[Design files in plain text]
= Beginning of Section =

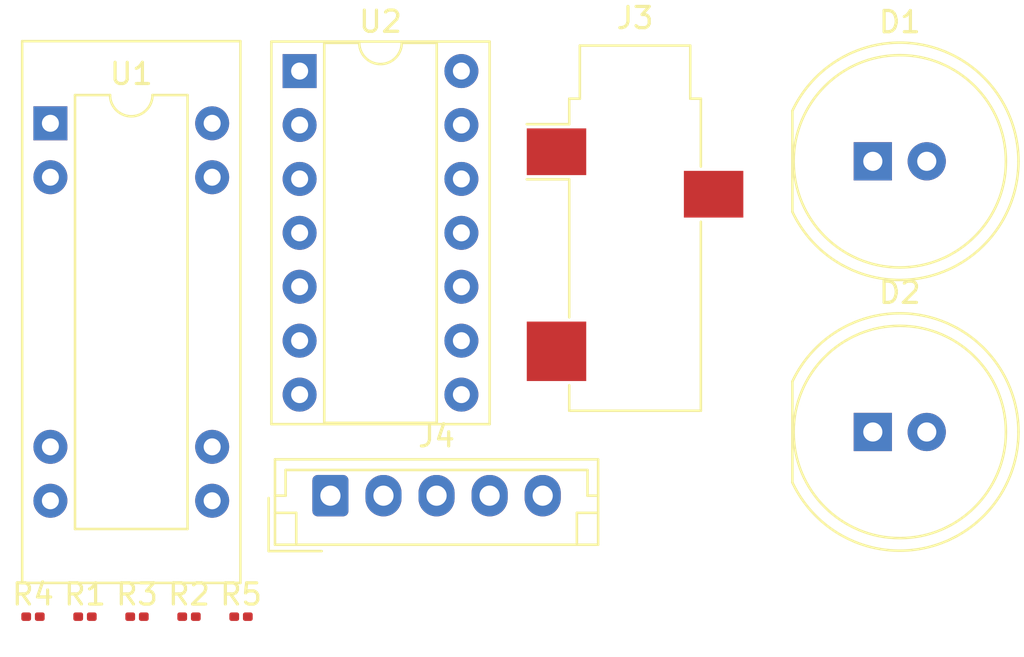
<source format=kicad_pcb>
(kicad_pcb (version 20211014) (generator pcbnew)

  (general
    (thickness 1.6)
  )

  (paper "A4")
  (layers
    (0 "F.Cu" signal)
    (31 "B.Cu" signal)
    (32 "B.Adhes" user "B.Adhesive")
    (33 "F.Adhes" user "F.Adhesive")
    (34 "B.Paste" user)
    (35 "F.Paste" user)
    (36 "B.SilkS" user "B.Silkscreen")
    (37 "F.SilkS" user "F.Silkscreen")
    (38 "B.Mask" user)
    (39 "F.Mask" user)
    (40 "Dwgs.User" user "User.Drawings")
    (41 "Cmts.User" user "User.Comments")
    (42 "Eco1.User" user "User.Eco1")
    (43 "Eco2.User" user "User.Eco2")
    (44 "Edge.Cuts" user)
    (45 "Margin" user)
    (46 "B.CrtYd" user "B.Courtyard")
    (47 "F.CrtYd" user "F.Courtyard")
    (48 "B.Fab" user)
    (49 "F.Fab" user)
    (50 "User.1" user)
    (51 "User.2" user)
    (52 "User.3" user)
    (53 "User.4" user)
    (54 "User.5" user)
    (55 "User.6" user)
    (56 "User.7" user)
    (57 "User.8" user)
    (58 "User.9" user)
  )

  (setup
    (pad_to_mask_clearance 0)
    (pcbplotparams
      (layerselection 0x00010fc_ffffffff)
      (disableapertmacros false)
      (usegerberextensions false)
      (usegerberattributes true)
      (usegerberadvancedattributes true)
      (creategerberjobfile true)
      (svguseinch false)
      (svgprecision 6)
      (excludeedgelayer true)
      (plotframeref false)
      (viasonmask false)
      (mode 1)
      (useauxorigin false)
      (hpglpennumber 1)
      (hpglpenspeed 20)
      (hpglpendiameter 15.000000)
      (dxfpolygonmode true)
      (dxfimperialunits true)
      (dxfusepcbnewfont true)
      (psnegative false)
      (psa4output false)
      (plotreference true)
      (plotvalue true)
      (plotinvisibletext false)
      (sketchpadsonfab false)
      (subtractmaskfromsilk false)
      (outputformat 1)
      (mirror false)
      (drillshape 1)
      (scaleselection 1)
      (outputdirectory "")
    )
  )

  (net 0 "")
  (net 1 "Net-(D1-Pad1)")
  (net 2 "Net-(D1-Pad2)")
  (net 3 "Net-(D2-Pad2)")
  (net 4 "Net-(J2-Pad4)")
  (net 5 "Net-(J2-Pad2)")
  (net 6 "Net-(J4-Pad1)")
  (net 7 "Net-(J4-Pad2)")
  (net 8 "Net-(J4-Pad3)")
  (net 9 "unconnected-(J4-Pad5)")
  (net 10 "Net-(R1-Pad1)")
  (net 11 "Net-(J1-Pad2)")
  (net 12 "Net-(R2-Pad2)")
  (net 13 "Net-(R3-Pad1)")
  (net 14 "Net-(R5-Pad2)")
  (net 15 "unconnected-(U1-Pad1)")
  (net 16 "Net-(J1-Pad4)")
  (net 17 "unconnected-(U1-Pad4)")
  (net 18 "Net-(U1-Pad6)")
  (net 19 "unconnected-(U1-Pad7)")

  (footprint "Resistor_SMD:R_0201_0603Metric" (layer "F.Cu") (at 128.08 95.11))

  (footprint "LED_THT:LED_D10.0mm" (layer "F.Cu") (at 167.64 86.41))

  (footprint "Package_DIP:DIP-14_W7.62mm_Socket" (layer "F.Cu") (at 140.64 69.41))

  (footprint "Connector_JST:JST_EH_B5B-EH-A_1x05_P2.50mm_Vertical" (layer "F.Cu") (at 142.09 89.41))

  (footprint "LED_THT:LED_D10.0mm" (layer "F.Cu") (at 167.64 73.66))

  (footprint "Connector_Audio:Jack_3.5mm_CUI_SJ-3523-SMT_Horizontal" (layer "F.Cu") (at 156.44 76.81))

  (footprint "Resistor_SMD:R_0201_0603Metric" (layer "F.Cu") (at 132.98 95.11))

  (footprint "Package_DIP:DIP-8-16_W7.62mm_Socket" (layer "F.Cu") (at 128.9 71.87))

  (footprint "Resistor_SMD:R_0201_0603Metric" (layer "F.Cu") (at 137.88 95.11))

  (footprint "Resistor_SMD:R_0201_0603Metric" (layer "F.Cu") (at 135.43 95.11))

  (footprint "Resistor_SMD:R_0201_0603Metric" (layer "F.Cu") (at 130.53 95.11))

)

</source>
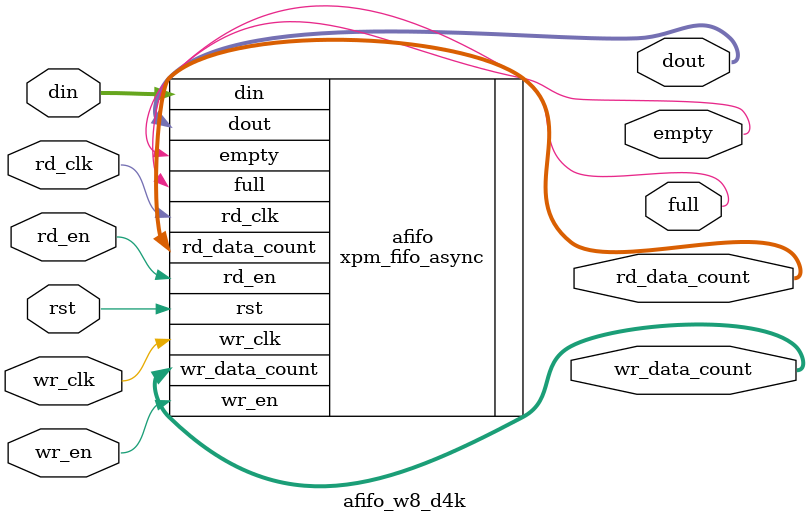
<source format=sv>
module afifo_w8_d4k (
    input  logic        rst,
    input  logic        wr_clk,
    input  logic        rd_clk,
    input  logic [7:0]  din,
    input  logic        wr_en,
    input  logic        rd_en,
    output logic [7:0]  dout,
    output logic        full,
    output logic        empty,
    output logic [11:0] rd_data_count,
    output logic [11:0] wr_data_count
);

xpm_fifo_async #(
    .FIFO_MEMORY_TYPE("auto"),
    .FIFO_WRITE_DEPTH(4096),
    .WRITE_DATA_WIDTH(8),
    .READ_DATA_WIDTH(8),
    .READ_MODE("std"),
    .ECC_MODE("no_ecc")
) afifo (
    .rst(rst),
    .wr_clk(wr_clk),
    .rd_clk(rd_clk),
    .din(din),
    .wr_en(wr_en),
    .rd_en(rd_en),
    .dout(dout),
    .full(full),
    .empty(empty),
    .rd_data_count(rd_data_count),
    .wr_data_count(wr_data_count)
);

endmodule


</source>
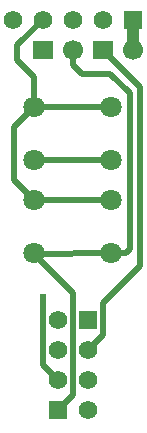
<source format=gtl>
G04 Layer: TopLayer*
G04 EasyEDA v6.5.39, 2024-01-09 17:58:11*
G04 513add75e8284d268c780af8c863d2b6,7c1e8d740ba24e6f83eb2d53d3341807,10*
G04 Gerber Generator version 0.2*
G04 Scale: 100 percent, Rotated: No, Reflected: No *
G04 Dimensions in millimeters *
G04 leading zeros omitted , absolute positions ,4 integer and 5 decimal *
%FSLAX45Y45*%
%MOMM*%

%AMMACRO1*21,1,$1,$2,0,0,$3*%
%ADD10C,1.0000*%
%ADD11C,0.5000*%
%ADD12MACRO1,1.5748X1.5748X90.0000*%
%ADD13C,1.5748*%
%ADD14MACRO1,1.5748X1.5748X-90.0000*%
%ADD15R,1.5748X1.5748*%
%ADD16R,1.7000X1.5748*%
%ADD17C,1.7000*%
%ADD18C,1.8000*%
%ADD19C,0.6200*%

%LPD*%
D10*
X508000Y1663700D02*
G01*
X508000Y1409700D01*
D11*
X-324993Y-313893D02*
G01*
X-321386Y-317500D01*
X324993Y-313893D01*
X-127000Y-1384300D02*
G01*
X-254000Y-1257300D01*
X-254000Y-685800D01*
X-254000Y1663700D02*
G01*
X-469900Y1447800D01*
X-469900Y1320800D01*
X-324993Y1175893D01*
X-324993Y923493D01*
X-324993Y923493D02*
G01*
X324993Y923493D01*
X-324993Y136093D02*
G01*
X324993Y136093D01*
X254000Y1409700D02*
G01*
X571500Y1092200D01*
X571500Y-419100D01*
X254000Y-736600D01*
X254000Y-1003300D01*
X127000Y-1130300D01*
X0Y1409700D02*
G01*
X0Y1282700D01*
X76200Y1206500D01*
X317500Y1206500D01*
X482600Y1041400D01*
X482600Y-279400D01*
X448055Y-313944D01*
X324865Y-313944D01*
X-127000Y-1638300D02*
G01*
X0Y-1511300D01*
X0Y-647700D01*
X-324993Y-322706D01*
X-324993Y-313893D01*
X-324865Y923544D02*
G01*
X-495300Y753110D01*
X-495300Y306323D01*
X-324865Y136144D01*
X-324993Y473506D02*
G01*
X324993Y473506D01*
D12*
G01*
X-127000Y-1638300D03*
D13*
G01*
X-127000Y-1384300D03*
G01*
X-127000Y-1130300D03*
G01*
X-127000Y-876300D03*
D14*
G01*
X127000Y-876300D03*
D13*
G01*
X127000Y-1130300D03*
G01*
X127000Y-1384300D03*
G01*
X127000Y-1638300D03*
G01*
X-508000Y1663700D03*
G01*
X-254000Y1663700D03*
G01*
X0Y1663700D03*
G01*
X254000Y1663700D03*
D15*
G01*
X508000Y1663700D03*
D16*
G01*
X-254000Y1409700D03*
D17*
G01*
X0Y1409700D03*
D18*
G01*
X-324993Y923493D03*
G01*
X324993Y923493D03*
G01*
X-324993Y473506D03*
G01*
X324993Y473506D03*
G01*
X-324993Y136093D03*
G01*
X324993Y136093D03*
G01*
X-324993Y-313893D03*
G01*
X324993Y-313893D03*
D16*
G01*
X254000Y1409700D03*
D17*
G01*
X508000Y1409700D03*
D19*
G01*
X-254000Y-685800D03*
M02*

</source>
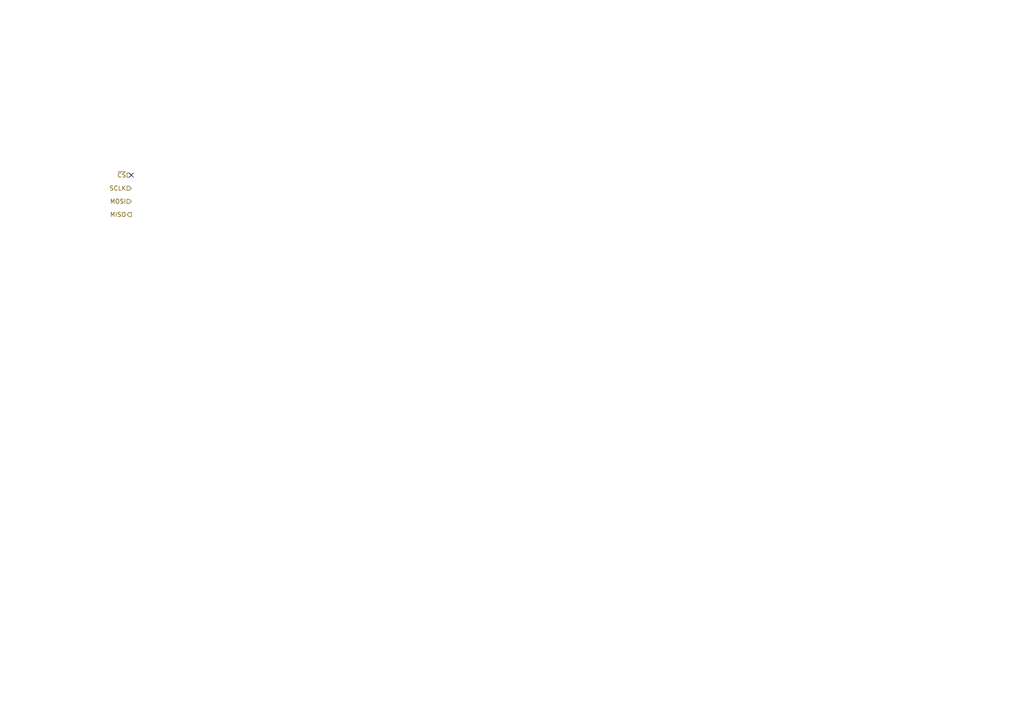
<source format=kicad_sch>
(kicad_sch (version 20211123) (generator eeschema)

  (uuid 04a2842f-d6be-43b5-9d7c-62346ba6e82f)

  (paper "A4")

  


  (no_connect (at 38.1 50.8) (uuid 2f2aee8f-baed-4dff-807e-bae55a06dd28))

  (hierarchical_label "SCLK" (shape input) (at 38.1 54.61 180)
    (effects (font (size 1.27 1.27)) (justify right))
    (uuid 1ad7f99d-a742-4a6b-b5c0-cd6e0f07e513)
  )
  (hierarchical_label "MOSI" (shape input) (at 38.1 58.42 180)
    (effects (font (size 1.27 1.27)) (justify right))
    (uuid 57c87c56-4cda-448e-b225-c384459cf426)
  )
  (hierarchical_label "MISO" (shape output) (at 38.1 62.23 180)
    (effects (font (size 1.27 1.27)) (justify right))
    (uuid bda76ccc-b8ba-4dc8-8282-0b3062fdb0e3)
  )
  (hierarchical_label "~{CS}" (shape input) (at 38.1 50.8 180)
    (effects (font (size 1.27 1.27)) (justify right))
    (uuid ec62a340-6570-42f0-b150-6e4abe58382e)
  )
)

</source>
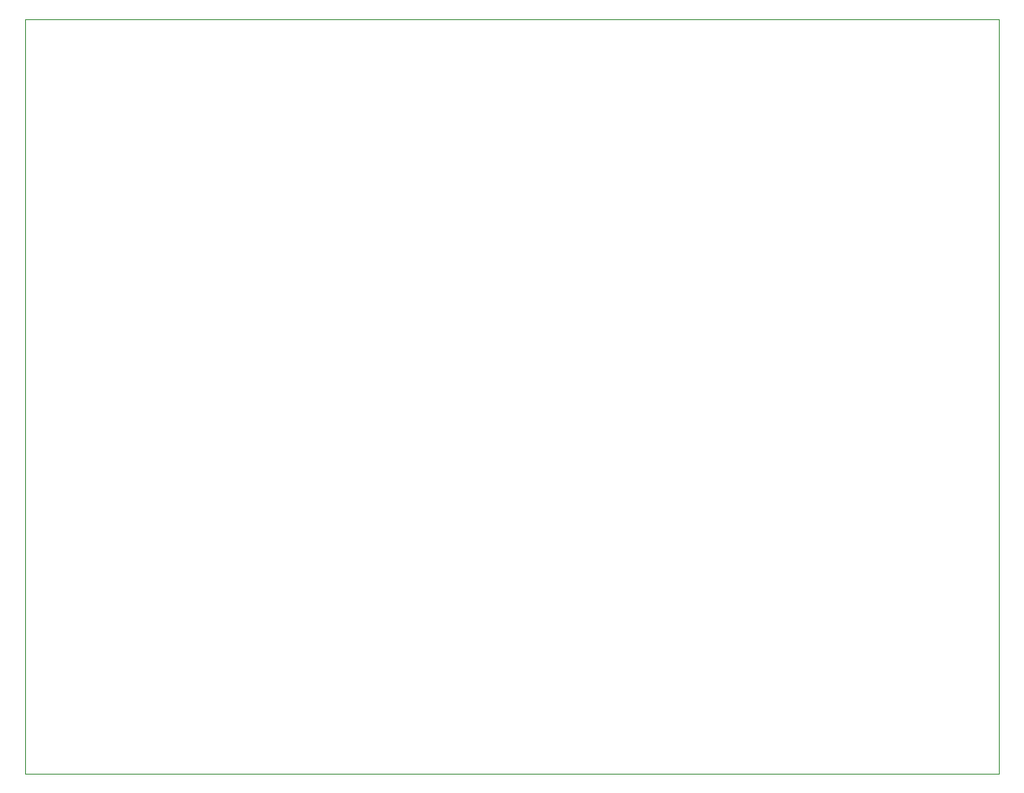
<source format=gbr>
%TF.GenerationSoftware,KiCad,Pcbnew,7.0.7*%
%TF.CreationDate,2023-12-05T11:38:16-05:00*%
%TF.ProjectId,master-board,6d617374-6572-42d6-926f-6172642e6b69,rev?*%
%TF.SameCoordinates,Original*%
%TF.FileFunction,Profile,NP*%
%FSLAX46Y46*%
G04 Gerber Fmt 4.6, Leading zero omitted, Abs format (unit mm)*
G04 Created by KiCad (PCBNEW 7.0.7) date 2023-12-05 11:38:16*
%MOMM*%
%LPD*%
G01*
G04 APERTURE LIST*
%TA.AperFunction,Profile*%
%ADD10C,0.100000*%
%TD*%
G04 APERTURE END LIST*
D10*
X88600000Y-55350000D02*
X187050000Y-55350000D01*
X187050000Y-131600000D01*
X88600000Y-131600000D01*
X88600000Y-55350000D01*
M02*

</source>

= End of Section =

Nothing should be returned except the lines from the one containing "G04 APERTURE LIST*" through the last line of the data, each restated word for word.

G04 APERTURE LIST*
%TA.AperFunction,Profile*%
%ADD10C,0.100000*%
%TD*%
G04 APERTURE END LIST*
D10*
X88600000Y-55350000D02*
X187050000Y-55350000D01*
X187050000Y-131600000D01*
X88600000Y-131600000D01*
X88600000Y-55350000D01*
M02*

</source>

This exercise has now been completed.